A new edition of the Code of Conduct was implemented in 2003. Although there has not been a dramatic increase in complaints the Code of Conduct Committee has imposed more fines. Although these fines would be substantial for an individual they are relatively small in comparison to the companies' advertising budgets.

Readers of Australian Prescriber have expressed an interest in knowing more about the background of the complaints. More detail can be found in the report of the Code of Conduct Committee, but a common theme this year was the promotion of prescription medicines to the public.

Direct-to-consumer advertising is not allowed in Australia, so drug companies have to be careful that their information campaigns, such as disease-awareness activities, do not advertise their products.4Three of the breaches involve companies which provided information on web sites.

Novo Nordisk, which produces Vagifem (oestradiol) pessaries, promoted a web site about atrophic vaginitis, through hairdressers. While the hairdressers' capes, which displayed the web site address, were not considered to be educational material, the Code of Conduct Committee concluded that the information on the web site was sufficient to allow a woman to seek a prescription for a specific product.

Roche was found to have breached the code as it was not clear that it was the sponsor of the web site of the Healthy Weight Taskforce. It was also considered that Roche should take more responsibility for the activities of the Healthy Weight Taskforce, to ensure prescription medicines were not promoted to the public.

The Therapeutic Goods Administration complained about the CSL web site. This was found to contain information which could promote particular products to the public.
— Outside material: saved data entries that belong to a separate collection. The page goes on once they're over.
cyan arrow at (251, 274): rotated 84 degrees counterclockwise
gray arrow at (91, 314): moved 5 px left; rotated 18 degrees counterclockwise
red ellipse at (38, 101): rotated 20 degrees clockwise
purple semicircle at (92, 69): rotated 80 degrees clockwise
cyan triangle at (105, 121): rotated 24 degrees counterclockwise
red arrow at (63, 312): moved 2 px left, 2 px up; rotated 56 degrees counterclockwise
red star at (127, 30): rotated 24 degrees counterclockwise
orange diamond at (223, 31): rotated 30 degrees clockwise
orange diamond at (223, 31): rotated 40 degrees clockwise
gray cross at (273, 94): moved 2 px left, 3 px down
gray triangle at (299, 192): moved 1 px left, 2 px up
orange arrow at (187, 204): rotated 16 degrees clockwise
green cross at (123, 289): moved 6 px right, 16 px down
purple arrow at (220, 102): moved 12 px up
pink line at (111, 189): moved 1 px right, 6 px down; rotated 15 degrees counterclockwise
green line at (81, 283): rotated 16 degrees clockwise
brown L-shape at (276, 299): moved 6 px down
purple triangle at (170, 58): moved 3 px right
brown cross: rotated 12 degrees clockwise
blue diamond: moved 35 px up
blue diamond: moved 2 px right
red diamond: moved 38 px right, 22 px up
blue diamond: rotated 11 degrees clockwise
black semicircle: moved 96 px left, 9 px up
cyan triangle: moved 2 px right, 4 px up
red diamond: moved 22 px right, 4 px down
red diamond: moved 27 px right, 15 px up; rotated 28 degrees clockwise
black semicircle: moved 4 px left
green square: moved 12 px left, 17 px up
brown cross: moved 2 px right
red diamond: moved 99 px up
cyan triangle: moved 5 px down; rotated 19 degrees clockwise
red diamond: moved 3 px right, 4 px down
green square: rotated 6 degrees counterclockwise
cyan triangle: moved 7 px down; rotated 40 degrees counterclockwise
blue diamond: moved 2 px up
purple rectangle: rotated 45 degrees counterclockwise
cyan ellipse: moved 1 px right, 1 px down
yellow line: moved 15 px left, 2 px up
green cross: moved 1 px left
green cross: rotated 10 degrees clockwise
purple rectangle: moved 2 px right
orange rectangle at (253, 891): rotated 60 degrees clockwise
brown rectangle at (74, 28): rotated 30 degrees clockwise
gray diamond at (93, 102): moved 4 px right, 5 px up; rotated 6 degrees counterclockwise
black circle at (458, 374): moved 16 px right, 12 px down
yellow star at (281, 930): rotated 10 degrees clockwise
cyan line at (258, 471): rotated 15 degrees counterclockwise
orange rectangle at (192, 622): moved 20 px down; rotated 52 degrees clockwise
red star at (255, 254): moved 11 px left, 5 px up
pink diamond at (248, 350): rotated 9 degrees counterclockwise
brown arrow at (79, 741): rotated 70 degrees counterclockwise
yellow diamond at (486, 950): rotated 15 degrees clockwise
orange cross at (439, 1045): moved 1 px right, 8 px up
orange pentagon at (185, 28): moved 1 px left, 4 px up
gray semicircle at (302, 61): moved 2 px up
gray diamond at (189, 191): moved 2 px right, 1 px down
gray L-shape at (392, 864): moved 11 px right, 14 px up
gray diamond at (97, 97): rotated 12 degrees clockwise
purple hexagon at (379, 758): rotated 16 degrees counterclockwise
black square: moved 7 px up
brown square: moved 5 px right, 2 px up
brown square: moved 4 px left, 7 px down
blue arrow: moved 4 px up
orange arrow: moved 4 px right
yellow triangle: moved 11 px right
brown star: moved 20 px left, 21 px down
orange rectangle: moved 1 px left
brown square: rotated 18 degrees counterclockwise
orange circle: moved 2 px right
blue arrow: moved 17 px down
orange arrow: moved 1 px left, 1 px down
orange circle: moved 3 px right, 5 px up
Other breaches of the code involved written material for consumers. A pharmacy poster about Pfizer's sildenafil was a serious breach, as was an in-flight magazine advertorial by Sanofi-Synthelabo. A pamphlet produced by Aventis Pasteur for patients to receive after influenza immunisation was considered to be promoting a particular product.

Two of the unsuccessful complaints involved competitions. The two companies involved had offered hand-held computers as prizes. As the Committee considered that the perceived value of the prizes was close to the limit of what might withstand public and professional scrutiny, no breaches were found.

References

  1. Roughead EE. The Australian Pharmaceutical Manufacturers Association Code of Conduct: guiding the promotion of prescription medicines. Aust Prescr 1999;22:78-80.
  2. Medicines Australia. Code of Conduct. 14th ed. Canberra: Medicines Australia; 2003.
  3. Medicines Australia. Code of Conduct Annual Report 2003. Canberra: Medicines Australia; 2003.
  4. Vitry A. Is Australia free from direct-to-consumer advertising? Aust Prescr 2004;27:4-6.